## DIRECTIONS
The data below must be repeated exactly. Leave nothing out.

## THE RECORDS

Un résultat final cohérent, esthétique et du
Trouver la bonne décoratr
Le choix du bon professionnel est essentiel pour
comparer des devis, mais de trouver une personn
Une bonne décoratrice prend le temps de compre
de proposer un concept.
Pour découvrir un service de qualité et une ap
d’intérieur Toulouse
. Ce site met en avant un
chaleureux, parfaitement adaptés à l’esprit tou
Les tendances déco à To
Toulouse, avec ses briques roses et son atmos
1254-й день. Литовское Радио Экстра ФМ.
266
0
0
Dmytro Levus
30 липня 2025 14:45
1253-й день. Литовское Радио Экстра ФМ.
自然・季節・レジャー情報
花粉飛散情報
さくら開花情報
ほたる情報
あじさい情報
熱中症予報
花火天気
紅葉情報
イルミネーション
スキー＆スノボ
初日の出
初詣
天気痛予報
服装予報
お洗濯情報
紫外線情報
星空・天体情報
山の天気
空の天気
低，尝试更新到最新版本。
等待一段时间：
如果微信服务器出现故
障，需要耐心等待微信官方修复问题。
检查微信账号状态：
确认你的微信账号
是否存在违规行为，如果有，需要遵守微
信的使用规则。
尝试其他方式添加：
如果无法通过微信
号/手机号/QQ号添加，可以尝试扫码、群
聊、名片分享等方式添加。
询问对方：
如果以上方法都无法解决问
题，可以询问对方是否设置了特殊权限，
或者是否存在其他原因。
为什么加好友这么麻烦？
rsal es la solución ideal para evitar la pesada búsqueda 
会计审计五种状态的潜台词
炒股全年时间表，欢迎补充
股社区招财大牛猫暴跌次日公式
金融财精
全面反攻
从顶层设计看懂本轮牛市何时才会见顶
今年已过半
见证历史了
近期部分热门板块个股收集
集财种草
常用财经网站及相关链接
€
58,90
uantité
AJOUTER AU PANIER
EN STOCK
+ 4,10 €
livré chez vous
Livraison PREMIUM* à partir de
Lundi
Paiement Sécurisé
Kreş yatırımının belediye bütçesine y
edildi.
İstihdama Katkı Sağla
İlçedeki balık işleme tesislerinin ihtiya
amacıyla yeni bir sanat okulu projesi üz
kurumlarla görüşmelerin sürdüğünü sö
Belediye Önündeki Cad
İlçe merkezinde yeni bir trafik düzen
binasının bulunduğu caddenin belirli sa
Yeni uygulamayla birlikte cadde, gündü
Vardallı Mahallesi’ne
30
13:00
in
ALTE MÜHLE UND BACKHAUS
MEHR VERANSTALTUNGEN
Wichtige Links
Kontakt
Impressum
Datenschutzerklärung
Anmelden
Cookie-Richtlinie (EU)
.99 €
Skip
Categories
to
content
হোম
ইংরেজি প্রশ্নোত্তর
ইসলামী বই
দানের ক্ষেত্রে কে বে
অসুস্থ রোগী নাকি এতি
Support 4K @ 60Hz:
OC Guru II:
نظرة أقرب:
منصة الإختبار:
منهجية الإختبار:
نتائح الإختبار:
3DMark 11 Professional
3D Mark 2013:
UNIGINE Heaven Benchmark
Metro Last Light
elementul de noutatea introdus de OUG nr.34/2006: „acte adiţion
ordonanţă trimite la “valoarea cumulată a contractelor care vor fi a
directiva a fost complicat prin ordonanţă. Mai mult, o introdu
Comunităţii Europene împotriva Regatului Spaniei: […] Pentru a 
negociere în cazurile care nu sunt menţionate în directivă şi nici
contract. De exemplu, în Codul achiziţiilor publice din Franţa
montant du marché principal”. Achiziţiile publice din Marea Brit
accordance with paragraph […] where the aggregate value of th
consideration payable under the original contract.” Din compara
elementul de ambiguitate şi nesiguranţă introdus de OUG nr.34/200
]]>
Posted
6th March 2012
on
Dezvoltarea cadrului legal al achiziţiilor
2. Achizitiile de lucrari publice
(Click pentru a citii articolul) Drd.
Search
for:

## RESULT OF THE TASK
Un résultat final cohérent, esthétique et du
Trouver la bonne décoratr
Le choix du bon professionnel est essentiel pour
comparer des devis, mais de trouver une personn
Une bonne décoratrice prend le temps de compre
de proposer un concept.
Pour découvrir un service de qualité et une ap
d’intérieur Toulouse
. Ce site met en avant un
chaleureux, parfaitement adaptés à l’esprit tou
Les tendances déco à To
Toulouse, avec ses briques roses et son atmos
1254-й день. Литовское Радио Экстра ФМ.
266
0
0
Dmytro Levus
30 липня 2025 14:45
1253-й день. Литовское Радио Экстра ФМ.
自然・季節・レジャー情報
花粉飛散情報
さくら開花情報
ほたる情報
あじさい情報
熱中症予報
花火天気
紅葉情報
イルミネーション
スキー＆スノボ
初日の出
初詣
天気痛予報
服装予報
お洗濯情報
紫外線情報
星空・天体情報
山の天気
空の天気
低，尝试更新到最新版本。
等待一段时间：
如果微信服务器出现故
障，需要耐心等待微信官方修复问题。
检查微信账号状态：
确认你的微信账号
是否存在违规行为，如果有，需要遵守微
信的使用规则。
尝试其他方式添加：
如果无法通过微信
号/手机号/QQ号添加，可以尝试扫码、群
聊、名片分享等方式添加。
询问对方：
如果以上方法都无法解决问
题，可以询问对方是否设置了特殊权限，
或者是否存在其他原因。
为什么加好友这么麻烦？
rsal es la solución ideal para evitar la pesada búsqueda 
会计审计五种状态的潜台词
炒股全年时间表，欢迎补充
股社区招财大牛猫暴跌次日公式
金融财精
全面反攻
从顶层设计看懂本轮牛市何时才会见顶
今年已过半
见证历史了
近期部分热门板块个股收集
集财种草
常用财经网站及相关链接
€
58,90
uantité
AJOUTER AU PANIER
EN STOCK
+ 4,10 €
livré chez vous
Livraison PREMIUM* à partir de
Lundi
Paiement Sécurisé
Kreş yatırımının belediye bütçesine y
edildi.
İstihdama Katkı Sağla
İlçedeki balık işleme tesislerinin ihtiya
amacıyla yeni bir sanat okulu projesi üz
kurumlarla görüşmelerin sürdüğünü sö
Belediye Önündeki Cad
İlçe merkezinde yeni bir trafik düzen
binasının bulunduğu caddenin belirli sa
Yeni uygulamayla birlikte cadde, gündü
Vardallı Mahallesi’ne
30
13:00
in
ALTE MÜHLE UND BACKHAUS
MEHR VERANSTALTUNGEN
Wichtige Links
Kontakt
Impressum
Datenschutzerklärung
Anmelden
Cookie-Richtlinie (EU)
.99 €
Skip
Categories
to
content
হোম
ইংরেজি প্রশ্নোত্তর
ইসলামী বই
দানের ক্ষেত্রে কে বে
অসুস্থ রোগী নাকি এতি
Support 4K @ 60Hz:
OC Guru II:
نظرة أقرب:
منصة الإختبار:
منهجية الإختبار:
نتائح الإختبار:
3DMark 11 Professional
3D Mark 2013:
UNIGINE Heaven Benchmark
Metro Last Light
elementul de noutatea introdus de OUG nr.34/2006: „acte adiţion
ordonanţă trimite la “valoarea cumulată a contractelor care vor fi a
directiva a fost complicat prin ordonanţă. Mai mult, o introdu
Comunităţii Europene împotriva Regatului Spaniei: […] Pentru a 
negociere în cazurile care nu sunt menţionate în directivă şi nici
contract. De exemplu, în Codul achiziţiilor publice din Franţa
montant du marché principal”. Achiziţiile publice din Marea Brit
accordance with paragraph […] where the aggregate value of th
consideration payable under the original contract.” Din compara
elementul de ambiguitate şi nesiguranţă introdus de OUG nr.34/200
]]>
Posted
6th March 2012
on
Dezvoltarea cadrului legal al achiziţiilor
2. Achizitiile de lucrari publice
(Click pentru a citii articolul) Drd.
Search
for:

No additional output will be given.